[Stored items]
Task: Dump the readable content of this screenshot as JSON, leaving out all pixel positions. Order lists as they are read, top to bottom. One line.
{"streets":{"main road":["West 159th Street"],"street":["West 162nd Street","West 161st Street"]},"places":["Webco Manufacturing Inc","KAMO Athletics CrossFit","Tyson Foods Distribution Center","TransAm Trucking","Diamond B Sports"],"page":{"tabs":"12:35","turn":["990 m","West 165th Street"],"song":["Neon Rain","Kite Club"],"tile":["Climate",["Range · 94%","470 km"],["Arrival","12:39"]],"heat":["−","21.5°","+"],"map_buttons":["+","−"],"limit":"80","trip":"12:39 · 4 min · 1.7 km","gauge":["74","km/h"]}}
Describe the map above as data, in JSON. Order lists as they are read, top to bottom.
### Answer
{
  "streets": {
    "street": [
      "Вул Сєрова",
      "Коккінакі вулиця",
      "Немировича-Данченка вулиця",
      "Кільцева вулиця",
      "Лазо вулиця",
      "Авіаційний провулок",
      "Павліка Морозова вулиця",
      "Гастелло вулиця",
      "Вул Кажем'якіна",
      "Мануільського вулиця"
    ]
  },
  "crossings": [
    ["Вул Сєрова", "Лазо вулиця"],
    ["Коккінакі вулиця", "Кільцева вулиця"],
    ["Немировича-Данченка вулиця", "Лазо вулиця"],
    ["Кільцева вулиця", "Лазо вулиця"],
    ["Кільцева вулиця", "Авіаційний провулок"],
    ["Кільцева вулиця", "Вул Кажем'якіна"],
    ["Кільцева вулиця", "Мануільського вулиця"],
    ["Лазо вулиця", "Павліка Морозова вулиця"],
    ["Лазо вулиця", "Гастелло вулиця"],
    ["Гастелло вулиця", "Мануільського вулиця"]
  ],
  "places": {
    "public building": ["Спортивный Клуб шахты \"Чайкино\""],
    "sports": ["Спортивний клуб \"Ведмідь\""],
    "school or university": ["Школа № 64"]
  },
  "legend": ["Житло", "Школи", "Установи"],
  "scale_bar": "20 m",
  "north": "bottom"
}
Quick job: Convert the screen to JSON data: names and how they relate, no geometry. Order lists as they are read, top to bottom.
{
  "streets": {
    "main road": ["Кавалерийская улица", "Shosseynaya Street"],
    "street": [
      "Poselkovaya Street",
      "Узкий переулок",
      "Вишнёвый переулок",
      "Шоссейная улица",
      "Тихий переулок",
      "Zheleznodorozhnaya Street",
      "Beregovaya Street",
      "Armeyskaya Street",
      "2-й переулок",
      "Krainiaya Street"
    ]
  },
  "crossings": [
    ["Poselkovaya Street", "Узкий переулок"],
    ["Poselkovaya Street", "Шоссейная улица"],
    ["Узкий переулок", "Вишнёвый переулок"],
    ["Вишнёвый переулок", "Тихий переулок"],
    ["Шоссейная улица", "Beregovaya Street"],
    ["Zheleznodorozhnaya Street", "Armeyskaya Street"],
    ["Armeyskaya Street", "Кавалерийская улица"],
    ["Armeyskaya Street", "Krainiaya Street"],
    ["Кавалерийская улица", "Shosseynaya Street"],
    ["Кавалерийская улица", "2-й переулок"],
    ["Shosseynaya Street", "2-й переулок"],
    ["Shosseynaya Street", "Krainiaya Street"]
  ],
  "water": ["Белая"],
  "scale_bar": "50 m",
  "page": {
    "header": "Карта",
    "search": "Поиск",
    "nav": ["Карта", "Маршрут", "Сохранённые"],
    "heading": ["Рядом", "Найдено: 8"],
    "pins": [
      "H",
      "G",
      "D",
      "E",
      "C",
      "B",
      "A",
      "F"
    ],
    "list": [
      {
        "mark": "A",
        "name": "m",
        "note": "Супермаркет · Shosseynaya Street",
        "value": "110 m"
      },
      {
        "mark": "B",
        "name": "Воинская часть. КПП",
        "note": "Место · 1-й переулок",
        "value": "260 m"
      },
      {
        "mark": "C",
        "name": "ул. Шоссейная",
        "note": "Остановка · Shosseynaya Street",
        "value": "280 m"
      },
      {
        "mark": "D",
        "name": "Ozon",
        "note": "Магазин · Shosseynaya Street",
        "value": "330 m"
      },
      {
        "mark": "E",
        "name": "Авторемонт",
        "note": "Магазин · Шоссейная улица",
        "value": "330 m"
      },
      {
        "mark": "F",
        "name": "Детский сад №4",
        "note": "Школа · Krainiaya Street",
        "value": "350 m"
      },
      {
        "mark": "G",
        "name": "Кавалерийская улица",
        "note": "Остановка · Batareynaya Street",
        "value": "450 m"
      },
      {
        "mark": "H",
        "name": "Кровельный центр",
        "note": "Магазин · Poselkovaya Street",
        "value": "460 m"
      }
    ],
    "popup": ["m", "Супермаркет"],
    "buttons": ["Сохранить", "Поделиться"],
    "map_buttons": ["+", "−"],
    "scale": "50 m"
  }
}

TASK TO CARRY OUT =
For each line above that includes the word "Остановка", make a copy of that line.

WRITTEN REPLY =
        "note": "Остановка · Shosseynaya Street",
        "note": "Остановка · Batareynaya Street",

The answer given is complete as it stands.